Treize albums de Guided by Voices sont sortis depuis que Robert Pollard a ressuscité le nom en 2016, et deux d’entre eux sont des doubles albums. Il serait facile d’ignorer toutes les chansons qui ont été publiées si un certain pourcentage d’entre elles n’étaient pas à la hauteur. Hélas, cela n’a pas été le cas. Pollard et son groupe de longue date, en constante évolution, sont peut-être les définitions vivantes de « indie » et « lo-fi », mais chaque album est une solide collection de compositions pleinement réalisées. Crystal Nuns Cathedral, qui arrive quatre mois seulement après le dernier LP du groupe, est présenté comme un album qui sortira du lot. Il s’agit de « leur 35e et peut-être… meilleur album », comme le dit si humblement le communiqué de presse. Ce n’est pas sans rappeler la fois où Guided by Voices ne s’est autorisé qu’un seul album en 2018, le très acclamé Space Gun. Là encore, l’équipe de relations publiques du groupe en a fait grand cas, insistant sur le fait qu’aucun autre disque cette année-là ne détournerait les auditeurs de sa grandeur singulière. À en juger par les deux chansons qui ont précédé la sortie de l’album, Crystal Nuns Cathedral porte les marques d’un autre gagnant. Mais qu’en est-il du reste ?

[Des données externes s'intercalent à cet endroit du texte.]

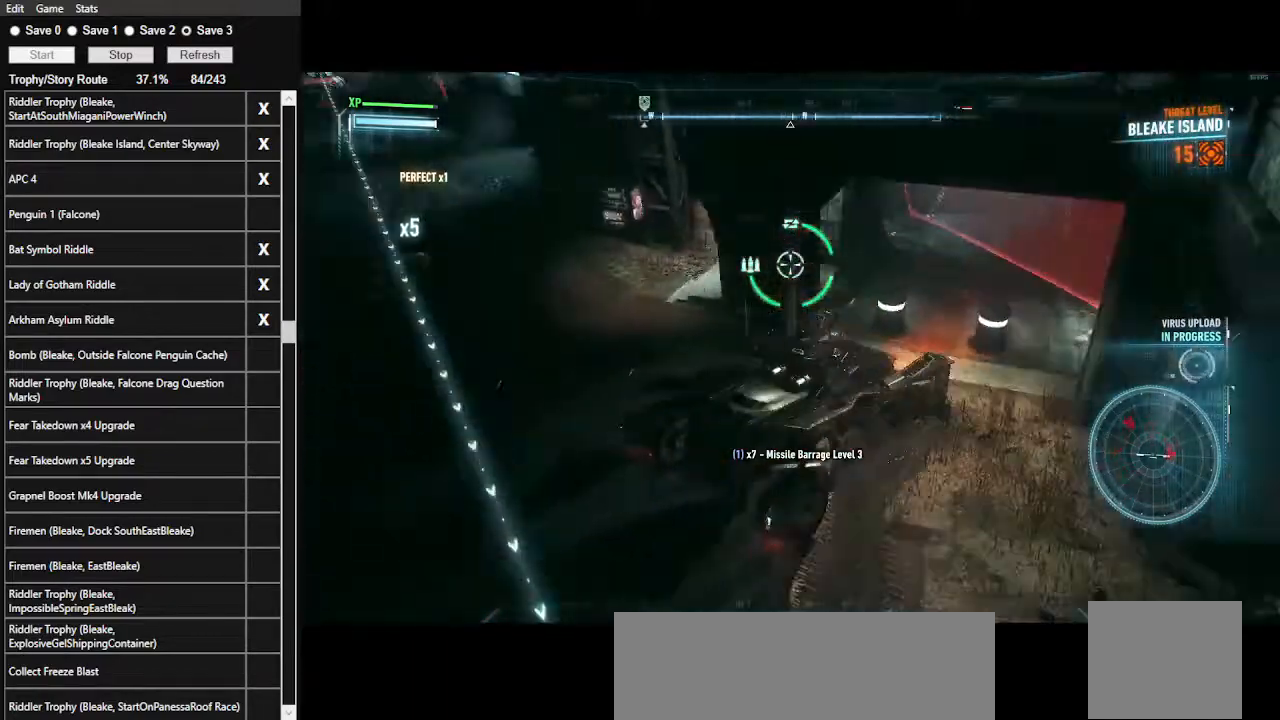
{"keys": [], "mouse": ["right"], "events": []}
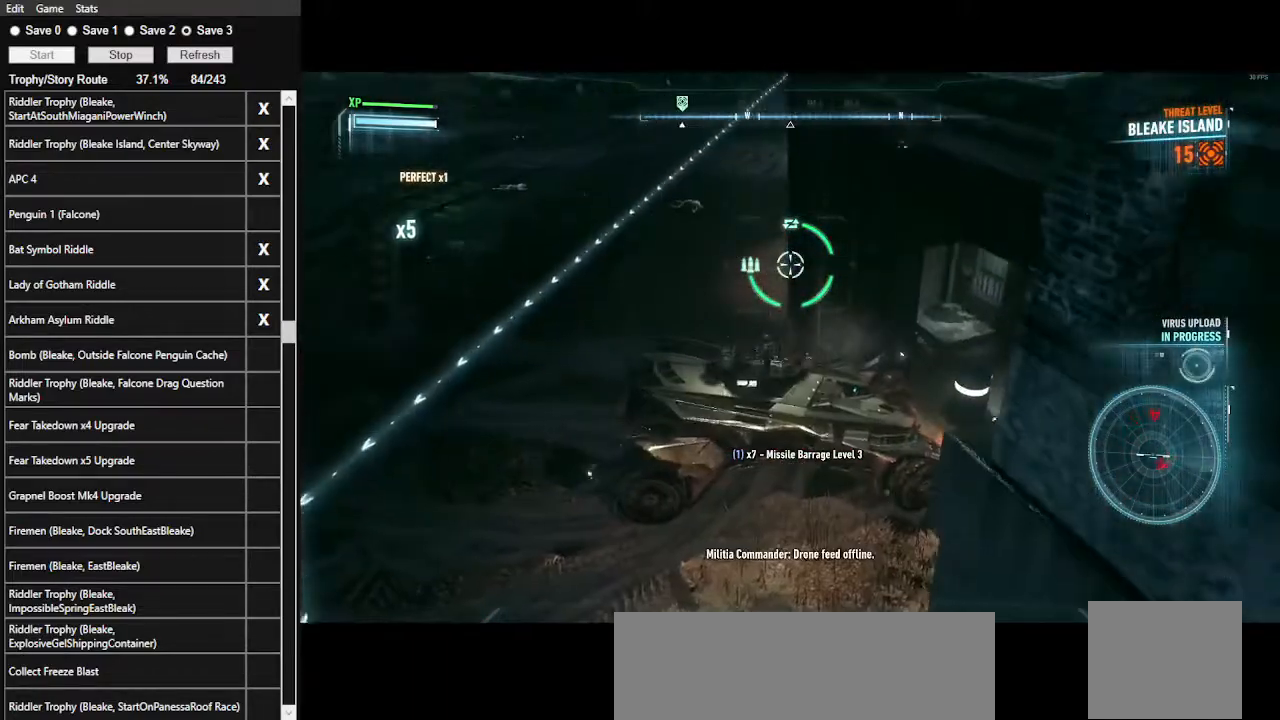
{"keys": ["a", "w"], "mouse": ["right"], "events": [[167, "w", "down"], [267, "a", "down"]]}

Quand il s’agit de Guided by Voices, c’est une question plutôt raisonnable. Crystal Nuns Cathedral vaut-il l’investissement en temps qu’un fan potentiel pourrait également consacrer à Styles We Paid For ou Mirrored Aztec ? D’une part, Crystal Nuns Cathedral suit un format assez simple, avec 12 chansons d’un peu plus de 38 minutes. Deuxièmement, il n’y a pas d’enregistrements de qualité démo comme « Razor Bug » de l’album It’s Not Them. It Couldn’t Be Them. It Is Them ! Enfin, même lorsque la musique se traîne à son rythme le plus lent, Crystal Nuns Cathedral reste un disque brillant et vibrant. L’ouverture « Eye City » en est un bon exemple. Sur un rythme martelé et modéré, Pollard étire ses phrases pour couvrir plus de terrain musical tandis que les arrangements de cordes du guitariste Doug Gillard ancrent les passages de transition. Fidèle à son habitude, les paroles traitent des charges de profondeur, des pièges à mouche de Vénus et des cyclopes.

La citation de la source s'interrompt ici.